1. NDX makes a triple after being in count 13 monthly and having finished week 13 last week today a daily 13 has been reached as well today ( Combo - will be followed by a Seq daily tomorrow). A serious drop is imminent only the slightly lacking SPX and DOW might delay the action to next week as the SPX is still on a 10 daily count. We have a big intermarket divergence developing since the NDX has reached the 2007 highs again thereby all over markets are far away due to under-performing financials. That will change over the cause of the next weeks as SPX and DOW after the upcoming correction will rise to a higher high til Jan/Feb before a crash will drive prices to the old lows of 2009 likely. The DOW still applies for a Head and Shoulder pattern being in the right one which might easily rise to the 12000 level before things get really ugly.

2. One possible catalyst for the correction starting any day now is a little Bond crash after China has downgraded US debt to single A a sell off in 30 year bonds is imminent also by tachnical patterns a drop by 6 points is very likely short term.

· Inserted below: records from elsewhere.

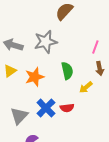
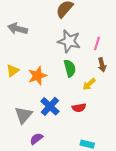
gray star: (46, 42) -> (69, 41), moved, turned 30
gray arrow: (13, 45) -> (18, 29), moved
red semicircle: (67, 108) -> (79, 108), moved

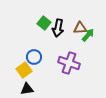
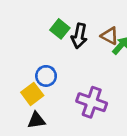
brown triangle: (80, 28) -> (110, 36), turned 32
purple cross: (69, 63) -> (92, 102), moved

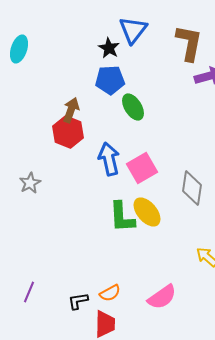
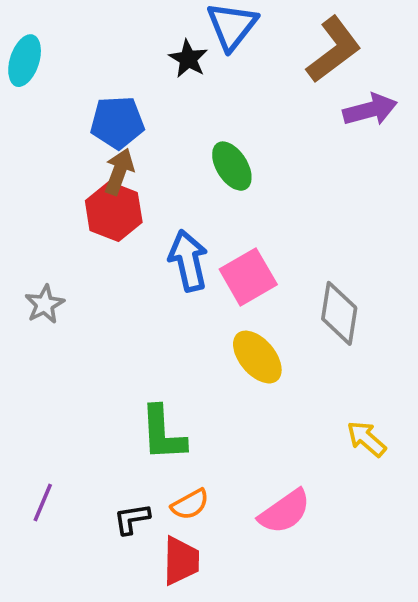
brown L-shape: (189, 43) -> (334, 50), turned 42
blue pentagon: (110, 80) -> (117, 122), moved
green L-shape: (122, 217) -> (163, 433), moved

China Downgrades US Again, From AA To A+, Outlook Negative, Sees "Long-Term Recession", Blasts QE2, Expects Creditor Retaliation

Fan, meet shit: "Dagong has downgraded the local and foreign currency long term sovereign credit rating of the United States of America (hereinafter referred to as “United States” ) from “AA” to “A+“, which reflects its deteriorating debt repayment capability and drastic decline of the government’s intention of debt repayment. The serious defects in the United States economic development and management model will lead to the long-term recession of its national economy, fundamentally lowering the national solvency. The new round of quantitative easing monetary policy adopted by the Federal Reserve has brought about an obvious trend of depreciation of the U.S. dollar, and the continuation and deepening of credit crisis in the U.S. Such a move entirely encroaches on the interests of the creditors, indicating the decline of the U.S. government’s intention of debt repayment. Analysis shows that the crisis confronting the U.S. cannot be ultimately resolved through currency depreciation. On the contrary, it is likely that an overall crisis might be triggered by the U.S. government’s policy to continuously depreciate the U.S. dollar against the will of creditors."